— Text block —
▬▬▬
From: Frederick Hirsch <frederick.hirsch@nokia.com>
Date: Wed, 16 May 2007 12:03:06 -0400
Message-Id: <011A8C80-F146-41C8-874D-51299642FC12@nokia.com>
Cc: Frederick Hirsch <frederick.hirsch@nokia.com>, public-ws-policy@w3.org
To: ext Christopher B Ferris <chrisfer@us.ibm.com>

I think we could do both, but the longer text from Tony in the  
guidelines, and shorter text into the normative framework.

regards, Frederick

Frederick Hirsch

On May 16, 2007, at 6:38 AM, ext Christopher B Ferris wrote:

> The key thing from IBM's position is that we preserve the intent  
> behind the vocabulary-based
> AIN, so that it is clear as to the answer to the following question:
>         Can the behavior implied by C be applied __as a result of  
> policy framework processing__
>         if I intersect Policy 1 ((B, C), (A, B)) and Policy 2 (A, B)?
▬▬▬
— Recorded data —
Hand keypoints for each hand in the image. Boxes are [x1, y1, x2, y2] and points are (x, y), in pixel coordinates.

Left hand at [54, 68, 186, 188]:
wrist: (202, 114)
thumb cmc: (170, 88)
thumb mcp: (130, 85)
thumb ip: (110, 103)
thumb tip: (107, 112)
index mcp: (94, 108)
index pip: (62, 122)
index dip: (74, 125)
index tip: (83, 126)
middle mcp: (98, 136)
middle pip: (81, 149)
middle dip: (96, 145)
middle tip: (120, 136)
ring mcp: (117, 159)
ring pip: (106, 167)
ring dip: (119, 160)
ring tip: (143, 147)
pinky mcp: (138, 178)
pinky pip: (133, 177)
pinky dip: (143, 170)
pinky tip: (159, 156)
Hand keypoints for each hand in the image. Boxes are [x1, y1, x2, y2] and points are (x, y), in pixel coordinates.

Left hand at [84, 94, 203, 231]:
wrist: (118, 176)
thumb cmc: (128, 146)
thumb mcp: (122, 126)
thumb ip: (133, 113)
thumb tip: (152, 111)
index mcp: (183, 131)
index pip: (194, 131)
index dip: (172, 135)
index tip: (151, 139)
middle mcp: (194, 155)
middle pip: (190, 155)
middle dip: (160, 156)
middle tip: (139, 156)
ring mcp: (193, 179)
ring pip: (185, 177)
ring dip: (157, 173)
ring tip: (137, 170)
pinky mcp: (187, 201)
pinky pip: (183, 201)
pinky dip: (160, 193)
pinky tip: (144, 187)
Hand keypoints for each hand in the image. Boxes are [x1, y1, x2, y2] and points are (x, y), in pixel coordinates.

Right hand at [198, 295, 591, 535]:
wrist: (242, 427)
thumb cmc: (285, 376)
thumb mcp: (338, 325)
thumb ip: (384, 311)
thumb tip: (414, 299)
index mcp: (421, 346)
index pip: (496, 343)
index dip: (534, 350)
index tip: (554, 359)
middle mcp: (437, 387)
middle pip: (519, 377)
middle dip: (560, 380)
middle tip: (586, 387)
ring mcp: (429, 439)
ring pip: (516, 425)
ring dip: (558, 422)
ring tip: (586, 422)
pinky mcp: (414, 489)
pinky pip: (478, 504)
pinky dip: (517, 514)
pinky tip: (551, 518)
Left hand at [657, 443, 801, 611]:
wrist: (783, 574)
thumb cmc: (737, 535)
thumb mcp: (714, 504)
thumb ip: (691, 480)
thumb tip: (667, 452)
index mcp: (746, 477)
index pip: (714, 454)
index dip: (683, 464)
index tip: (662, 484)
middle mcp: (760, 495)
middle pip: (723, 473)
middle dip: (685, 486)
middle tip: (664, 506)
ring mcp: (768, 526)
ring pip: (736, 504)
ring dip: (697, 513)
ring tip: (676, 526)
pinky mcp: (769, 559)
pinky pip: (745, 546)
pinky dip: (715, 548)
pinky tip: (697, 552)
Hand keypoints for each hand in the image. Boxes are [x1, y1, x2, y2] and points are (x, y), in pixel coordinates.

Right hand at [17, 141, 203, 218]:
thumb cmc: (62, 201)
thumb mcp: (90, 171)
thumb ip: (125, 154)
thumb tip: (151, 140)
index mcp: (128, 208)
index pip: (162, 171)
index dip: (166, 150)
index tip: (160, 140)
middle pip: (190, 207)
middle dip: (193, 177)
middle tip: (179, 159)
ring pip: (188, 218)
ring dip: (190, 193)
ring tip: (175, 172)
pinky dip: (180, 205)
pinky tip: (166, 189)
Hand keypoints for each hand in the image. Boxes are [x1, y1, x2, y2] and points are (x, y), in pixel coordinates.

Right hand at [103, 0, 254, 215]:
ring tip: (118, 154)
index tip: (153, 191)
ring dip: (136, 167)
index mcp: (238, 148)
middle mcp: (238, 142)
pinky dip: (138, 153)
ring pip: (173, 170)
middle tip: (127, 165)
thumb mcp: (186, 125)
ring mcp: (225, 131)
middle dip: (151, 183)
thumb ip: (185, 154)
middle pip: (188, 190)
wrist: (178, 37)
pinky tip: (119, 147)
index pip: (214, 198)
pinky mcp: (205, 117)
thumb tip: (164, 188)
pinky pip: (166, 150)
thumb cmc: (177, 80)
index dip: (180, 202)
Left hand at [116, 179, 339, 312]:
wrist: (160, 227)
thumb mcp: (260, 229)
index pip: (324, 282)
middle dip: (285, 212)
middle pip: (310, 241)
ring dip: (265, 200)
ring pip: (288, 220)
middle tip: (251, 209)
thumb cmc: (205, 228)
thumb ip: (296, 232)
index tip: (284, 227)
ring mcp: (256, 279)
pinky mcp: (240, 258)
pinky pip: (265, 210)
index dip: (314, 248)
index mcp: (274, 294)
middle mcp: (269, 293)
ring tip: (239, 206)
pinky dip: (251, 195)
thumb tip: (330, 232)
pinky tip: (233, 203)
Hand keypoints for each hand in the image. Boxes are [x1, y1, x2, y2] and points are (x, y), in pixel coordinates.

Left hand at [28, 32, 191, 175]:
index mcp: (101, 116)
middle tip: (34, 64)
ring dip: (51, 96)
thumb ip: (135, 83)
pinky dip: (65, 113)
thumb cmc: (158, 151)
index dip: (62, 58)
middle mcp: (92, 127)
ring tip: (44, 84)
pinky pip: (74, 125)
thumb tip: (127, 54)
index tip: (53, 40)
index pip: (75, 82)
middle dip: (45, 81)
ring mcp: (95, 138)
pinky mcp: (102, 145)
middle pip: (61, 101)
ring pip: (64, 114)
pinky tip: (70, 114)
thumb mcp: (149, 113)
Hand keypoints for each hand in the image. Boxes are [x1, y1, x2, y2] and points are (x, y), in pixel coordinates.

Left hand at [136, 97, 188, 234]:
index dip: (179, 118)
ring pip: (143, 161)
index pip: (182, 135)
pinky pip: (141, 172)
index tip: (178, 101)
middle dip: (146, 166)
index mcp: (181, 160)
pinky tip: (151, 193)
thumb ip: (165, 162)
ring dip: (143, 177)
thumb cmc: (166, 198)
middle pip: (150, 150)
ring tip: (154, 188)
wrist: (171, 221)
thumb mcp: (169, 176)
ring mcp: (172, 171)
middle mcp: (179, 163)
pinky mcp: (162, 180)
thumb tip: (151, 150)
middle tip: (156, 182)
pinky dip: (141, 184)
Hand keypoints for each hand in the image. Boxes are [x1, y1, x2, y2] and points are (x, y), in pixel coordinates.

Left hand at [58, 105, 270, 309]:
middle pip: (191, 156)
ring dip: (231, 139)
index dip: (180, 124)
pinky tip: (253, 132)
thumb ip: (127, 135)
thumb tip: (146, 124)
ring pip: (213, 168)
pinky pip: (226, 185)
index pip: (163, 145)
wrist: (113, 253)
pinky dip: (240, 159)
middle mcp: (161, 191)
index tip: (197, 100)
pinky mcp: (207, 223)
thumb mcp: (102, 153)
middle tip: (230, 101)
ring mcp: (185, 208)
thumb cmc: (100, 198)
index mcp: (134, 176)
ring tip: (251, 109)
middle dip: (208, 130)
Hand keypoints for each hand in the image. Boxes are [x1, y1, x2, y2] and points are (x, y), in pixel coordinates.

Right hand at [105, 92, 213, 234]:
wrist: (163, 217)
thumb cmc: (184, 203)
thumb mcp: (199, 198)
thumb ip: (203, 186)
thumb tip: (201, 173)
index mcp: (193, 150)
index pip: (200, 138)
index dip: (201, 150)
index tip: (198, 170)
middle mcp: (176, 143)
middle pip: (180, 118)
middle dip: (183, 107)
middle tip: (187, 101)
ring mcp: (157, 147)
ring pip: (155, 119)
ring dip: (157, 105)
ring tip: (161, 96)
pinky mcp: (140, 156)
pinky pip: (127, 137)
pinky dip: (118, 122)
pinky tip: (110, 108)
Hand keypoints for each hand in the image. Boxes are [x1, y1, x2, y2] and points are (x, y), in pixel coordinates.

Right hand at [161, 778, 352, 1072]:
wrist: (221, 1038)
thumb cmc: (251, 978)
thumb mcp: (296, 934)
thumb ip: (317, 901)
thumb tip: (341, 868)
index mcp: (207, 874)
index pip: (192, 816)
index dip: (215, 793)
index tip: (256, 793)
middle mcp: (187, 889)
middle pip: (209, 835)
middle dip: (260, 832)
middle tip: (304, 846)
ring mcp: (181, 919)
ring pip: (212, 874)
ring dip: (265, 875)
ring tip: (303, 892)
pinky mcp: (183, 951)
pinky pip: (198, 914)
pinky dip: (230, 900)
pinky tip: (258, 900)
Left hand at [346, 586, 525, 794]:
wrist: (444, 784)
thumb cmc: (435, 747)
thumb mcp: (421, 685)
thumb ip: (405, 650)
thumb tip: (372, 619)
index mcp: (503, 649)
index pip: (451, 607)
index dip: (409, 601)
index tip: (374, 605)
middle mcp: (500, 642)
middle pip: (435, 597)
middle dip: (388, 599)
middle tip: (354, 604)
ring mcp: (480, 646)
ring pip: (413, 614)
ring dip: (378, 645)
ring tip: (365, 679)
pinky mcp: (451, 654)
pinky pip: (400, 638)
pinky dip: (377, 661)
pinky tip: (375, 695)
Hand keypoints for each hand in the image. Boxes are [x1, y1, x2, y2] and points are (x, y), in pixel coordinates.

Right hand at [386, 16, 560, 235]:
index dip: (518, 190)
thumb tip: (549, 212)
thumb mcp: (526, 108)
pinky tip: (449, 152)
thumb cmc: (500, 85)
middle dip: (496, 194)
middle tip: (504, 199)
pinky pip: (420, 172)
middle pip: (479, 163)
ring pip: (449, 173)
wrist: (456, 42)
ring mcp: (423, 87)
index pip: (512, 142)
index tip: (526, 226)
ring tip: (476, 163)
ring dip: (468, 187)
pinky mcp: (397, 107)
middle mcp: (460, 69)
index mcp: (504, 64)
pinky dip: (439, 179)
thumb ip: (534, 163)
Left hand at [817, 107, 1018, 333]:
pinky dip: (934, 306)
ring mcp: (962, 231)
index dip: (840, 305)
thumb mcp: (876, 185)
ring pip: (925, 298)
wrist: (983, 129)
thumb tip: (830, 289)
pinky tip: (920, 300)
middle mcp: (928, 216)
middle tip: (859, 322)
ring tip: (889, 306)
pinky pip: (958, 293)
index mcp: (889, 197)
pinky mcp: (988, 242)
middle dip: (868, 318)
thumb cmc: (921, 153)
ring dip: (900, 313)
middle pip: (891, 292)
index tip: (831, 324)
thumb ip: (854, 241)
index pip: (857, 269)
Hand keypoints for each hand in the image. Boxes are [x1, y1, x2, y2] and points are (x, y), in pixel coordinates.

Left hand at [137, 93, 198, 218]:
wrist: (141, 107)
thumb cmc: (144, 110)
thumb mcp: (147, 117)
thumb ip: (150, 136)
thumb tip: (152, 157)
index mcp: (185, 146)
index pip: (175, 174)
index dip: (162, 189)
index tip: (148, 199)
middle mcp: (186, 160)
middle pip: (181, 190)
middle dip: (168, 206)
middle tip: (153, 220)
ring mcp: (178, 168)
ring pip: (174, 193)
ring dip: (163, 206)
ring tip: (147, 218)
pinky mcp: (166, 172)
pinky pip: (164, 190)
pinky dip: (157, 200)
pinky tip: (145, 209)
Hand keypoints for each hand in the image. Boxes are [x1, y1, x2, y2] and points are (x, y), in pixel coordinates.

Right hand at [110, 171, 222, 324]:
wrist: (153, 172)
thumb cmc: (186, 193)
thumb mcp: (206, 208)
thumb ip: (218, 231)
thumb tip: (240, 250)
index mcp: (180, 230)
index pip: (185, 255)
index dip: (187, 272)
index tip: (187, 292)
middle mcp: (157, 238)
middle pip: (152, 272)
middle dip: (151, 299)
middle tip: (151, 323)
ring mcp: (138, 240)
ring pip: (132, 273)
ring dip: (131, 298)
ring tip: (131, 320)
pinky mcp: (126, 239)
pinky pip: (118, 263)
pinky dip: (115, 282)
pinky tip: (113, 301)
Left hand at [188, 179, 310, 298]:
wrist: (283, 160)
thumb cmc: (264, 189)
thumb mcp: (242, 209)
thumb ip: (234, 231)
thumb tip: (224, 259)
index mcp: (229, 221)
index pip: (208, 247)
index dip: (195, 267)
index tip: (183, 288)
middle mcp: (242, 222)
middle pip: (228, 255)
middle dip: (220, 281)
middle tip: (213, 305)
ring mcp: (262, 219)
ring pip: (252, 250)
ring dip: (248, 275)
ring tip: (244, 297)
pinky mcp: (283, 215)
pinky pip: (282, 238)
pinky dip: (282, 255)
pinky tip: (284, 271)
▬▬▬
— What this task involves —
Continue the email about policy framework processing after its last quoted line.

— Output of the task —
> In the situation that the implementation knows about the _behavior  
> implied by C_ but not
> about C the assertion, then the spec should indicate that at least  
> from the policy framework
> processing perspective, this is out of scope. As Felix suggests  
> [1], it MAY be applied, but
> interoperability might suffer as a result since the endpoint might  
> only be capable of
> processing (or willing to process) EITHER (B, C) OR (A, B), NOT (A,  
> B, C). However, I think
> that we are uncomfortable with the use of the RFC2119 keyword MAY  
> in this context
> since in this case we are talking about behavior applied outside  
> the scope
> of policy framework and attachments processing and hence it is  
> unenforcable by
> policy.
> In the case that the implementation knows both the behavior and the  
> assertion type C, then
> IBM would like it made clear that the answer is NO. Previously, in  
> this thread, Ashok seemed
> to agree that the answer should indeed be NO. I don't think that  
> anyone has suggested otherwise.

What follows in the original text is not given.